Trecho =
No período 2000/2001, uma parte substancial (86,65%) das exportações brasileiras de bens de capital para a ALCA destinou-se a quatro países: EUA (59,03%), Argentina (18,20%), Chile (4,74%) e México (4,68%), sendo que as exportações para os EUA e México tiveram elevado ritmo de crescimento, com taxas de 34% e 27,55% ao ano, respectivamente (Tabela 18).
As importações brasileiras de bens de capital provenientes de países da ALCA originaram-se predominantemente de três deles: EUA (75,04%), Argentina (16,57%), Canadá (5,22%) e México (2,45%), que, em conjunto, representaram 99,28% da pauta, apesar de as importações da Argentina terem decrescido a taxa de 3,15% (Tabela 19).
As exportações de bens de consumo destinaram-se predominantemente para os EUA (46,40%), Argentina (20,68%), México (8,69%), Chile (4,34%) e Paraguai (3,95%), países responsáveis por 84,06% do total das exportações brasileiras daqueles bens, sendo que as vendas para a Argentina decresceram a uma taxa de 16,80% (Tabela 20).
Com respeito às importações de bens de consumo, destacaram-se as dos EUA (24,99%), Argentina (49,62%), Chile (5,56%), México (4,91%) e Uruguai (7,62%) que, em conjunto, atingiram 92,70% do total da pauta, sendo que as importações do México tiveram uma taxa de crescimento anual de 52,06% (Tabela 21).
Vale notar que 83,91% das exportações de bens intermediários foram destinadas a seis países: EUA (46,47%), Argentina (21,09%), México (6,13%), Chile (4,87%), Venezuela (2,99%) e Uruguai (2,36%), conforme mostra a Tabela 22.

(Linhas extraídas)
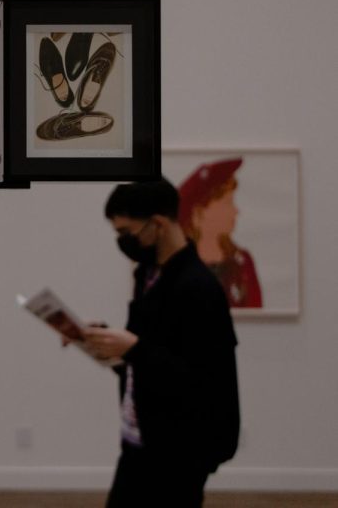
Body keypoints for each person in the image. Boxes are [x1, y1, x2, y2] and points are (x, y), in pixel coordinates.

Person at [71, 179, 240, 507]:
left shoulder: (199, 288)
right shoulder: (147, 274)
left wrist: (132, 347)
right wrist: (100, 339)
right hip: (141, 436)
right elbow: (148, 350)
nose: (123, 242)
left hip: (180, 446)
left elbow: (203, 380)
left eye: (126, 232)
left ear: (159, 224)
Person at [178, 157, 262, 308]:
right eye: (227, 203)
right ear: (198, 214)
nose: (236, 211)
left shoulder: (242, 263)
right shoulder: (178, 268)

Tarefa = Escreva a continuação do trecho sobre o comércio de bens do Brasil com os países da ALCA, começando logo depois da última frase. As linhas são um material à parte, sem ligação com o trecho.

Resposta =
Os EUA (50,17%), a Argentina (24,67%), a Venezuela (5,76%), o Chile (4,24%) e o Canadá (4,15%), em conjunto, responderam por 88,99% das importações de bens intermediários, apesar de terem registrado taxas de crescimento anual negativas (Tabela 23).
A conclusão imediata da análise desses dados é a de que os dois principais parceiros do Brasil na ALCA, tanto nas exportações quanto nas importações de bens de capital, bens intermediários e bens de consumo, foram os EUA e a Argentina.
O peso relativo dos Estados Unidos no comércio exterior do Brasil decorre do fato de eles serem o epicentro do comércio e das finanças internacionais, além de ocuparem a primeira posição do capital industrial mundial.
O peso relativo da Argentina, o segundo maior parceiro, resulta do esforço das autoridades brasileiras para implementar e fortalecer o Mercosul, por meio da utilização de um amplo conjunto de instrumentos legais.